The game, called Phylo, was developed by computer scientist Dr. Jérôme Waldispuhl of McGill University and collaborator Mathieu Blanchette in 2010.
Phylo is designed to allow casual game players to contribute to scientific research by arranging multiple sequences of colored blocks that represent human DNA. By looking at the similarities and differences between these DNA sequences, scientists are able to gain new insight into a variety of genetically based diseases.
Over the past year, Phylo’s 17,000 registered users have been able to simply play the game for fun or choose to help decode a particular genetic disease.
“A lot of people said they enjoyed playing a game which could help to trace the origin of a specific disease like epilepsy,” said Waldispuhl.
“There’s a lot of excitement in the idea of playing a game and contributing to science at the same time,” Blanchette agreed. ”It’s guilt-free playing; now you can tell yourself it’s not just wasted time.”
Waldispuhl and his students came up with the idea of using a video game to solve the problem of DNA multiple sequence alignment because it is a task that is difficult for computers to do well.
“There are some calculations that the human brain does more efficiently than any computer can. Recognizing and sorting visual patterns fall in that category,” explained Waldispuhl.
“Computers are best at handling large amounts of messy data, but where we require high accuracy, we need humans. In this case, the genomes we’re analyzing have already been pre-aligned by computers, but there are parts of it that are misaligned. Our goal is to identify these parts and transform the task of aligning them into a puzzle people will want to sort out.”
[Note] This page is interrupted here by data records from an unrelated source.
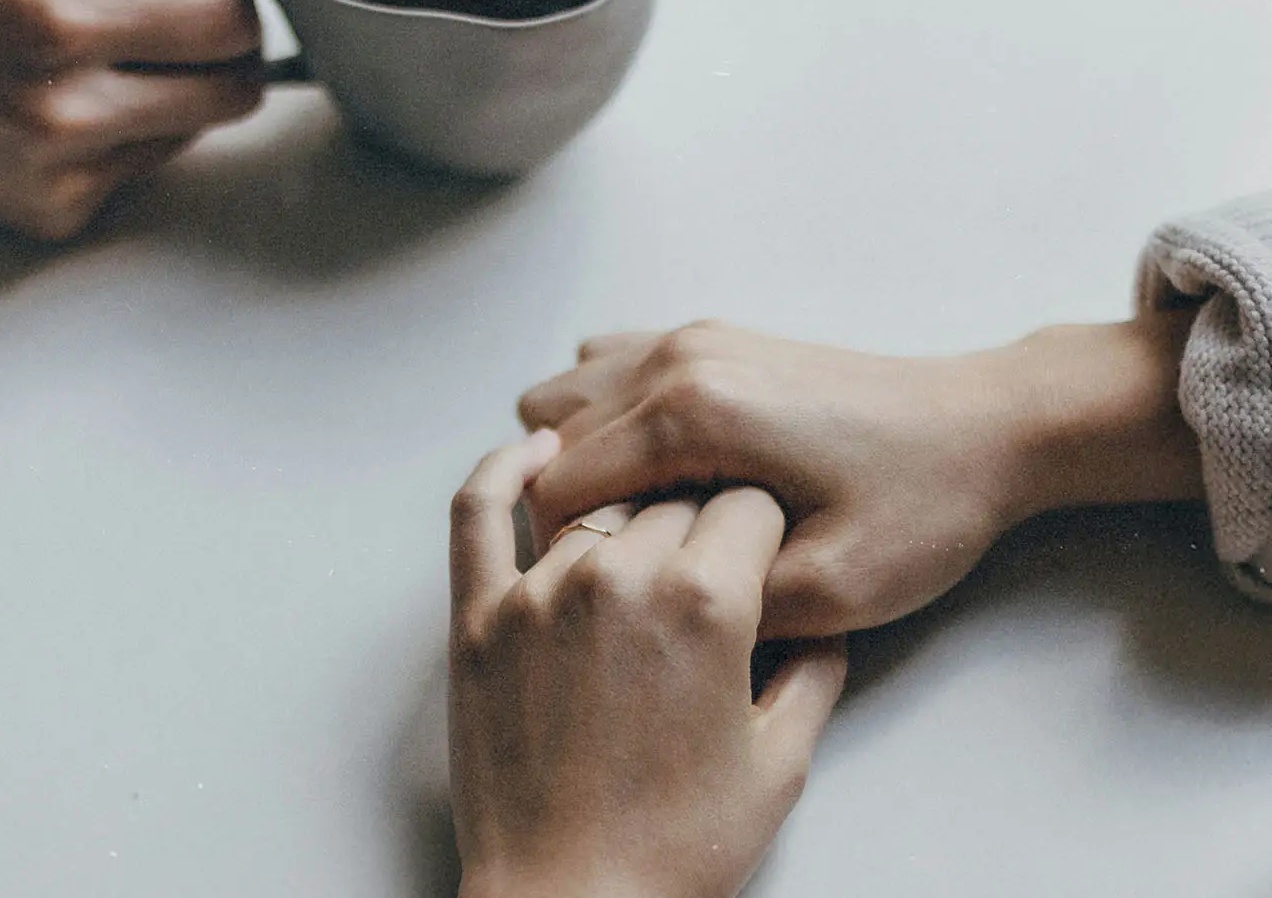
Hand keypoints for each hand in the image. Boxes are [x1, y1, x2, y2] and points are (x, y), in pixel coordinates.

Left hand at [448, 432, 846, 897]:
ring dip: (630, 518)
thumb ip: (815, 669)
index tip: (762, 551)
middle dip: (703, 528)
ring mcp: (538, 591)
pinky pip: (478, 511)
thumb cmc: (675, 847)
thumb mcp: (782, 762)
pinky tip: (539, 452)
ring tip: (650, 547)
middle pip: (676, 500)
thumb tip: (822, 617)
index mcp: (705, 601)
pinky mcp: (477, 617)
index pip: (748, 505)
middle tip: (709, 571)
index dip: (764, 529)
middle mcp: (619, 575)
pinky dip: (503, 469)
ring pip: (599, 506)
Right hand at [518, 316, 1202, 636]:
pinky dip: (607, 419)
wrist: (990, 426)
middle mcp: (675, 360)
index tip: (619, 597)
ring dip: (583, 462)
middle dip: (575, 513)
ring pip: (566, 400)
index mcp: (690, 415)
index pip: (555, 490)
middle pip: (550, 443)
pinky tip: (660, 467)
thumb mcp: (832, 592)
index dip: (570, 559)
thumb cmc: (921, 507)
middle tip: (640, 567)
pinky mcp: (710, 338)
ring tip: (647, 518)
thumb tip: (643, 613)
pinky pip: (607, 369)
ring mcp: (691, 338)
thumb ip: (720, 608)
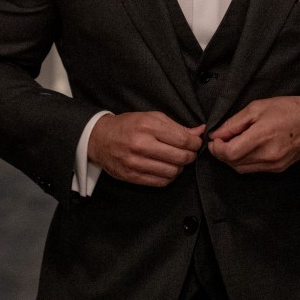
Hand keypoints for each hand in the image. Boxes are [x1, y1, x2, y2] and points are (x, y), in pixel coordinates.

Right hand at [88, 112, 205, 186]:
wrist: (99, 139)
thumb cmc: (128, 125)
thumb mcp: (151, 117)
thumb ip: (176, 126)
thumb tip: (199, 131)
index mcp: (147, 126)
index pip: (182, 140)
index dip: (195, 143)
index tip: (196, 143)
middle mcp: (141, 144)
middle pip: (180, 157)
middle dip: (190, 156)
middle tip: (189, 153)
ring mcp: (135, 162)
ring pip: (172, 172)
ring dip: (180, 168)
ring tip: (176, 161)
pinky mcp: (132, 176)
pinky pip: (160, 182)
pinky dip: (169, 177)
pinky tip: (167, 169)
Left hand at [208, 95, 299, 173]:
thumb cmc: (287, 110)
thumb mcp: (257, 107)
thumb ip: (234, 123)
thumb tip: (217, 134)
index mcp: (262, 136)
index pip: (229, 153)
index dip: (216, 149)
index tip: (214, 140)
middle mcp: (268, 155)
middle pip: (233, 163)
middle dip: (221, 154)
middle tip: (220, 141)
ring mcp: (274, 165)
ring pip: (242, 169)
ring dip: (231, 159)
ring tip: (232, 145)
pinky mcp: (278, 169)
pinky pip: (254, 170)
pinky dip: (244, 162)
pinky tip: (245, 150)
Since the game was launched in November 2010, the researchers have received more than 350,000 solutions to alignment sequence problems.
“Phylo has contributed to improving our understanding of the regulation of 521 genes involved in a variety of diseases. It also confirms that difficult computational problems can be embedded in a casual game that can easily be played by people without any scientific training,” Waldispuhl said.
“What we’re doing here is different from classical citizen science approaches. We aren’t substituting humans for computers or asking them to compete with the machines. They are working together. It’s a synergy of humans and machines that helps to solve one of the most fundamental biological problems.”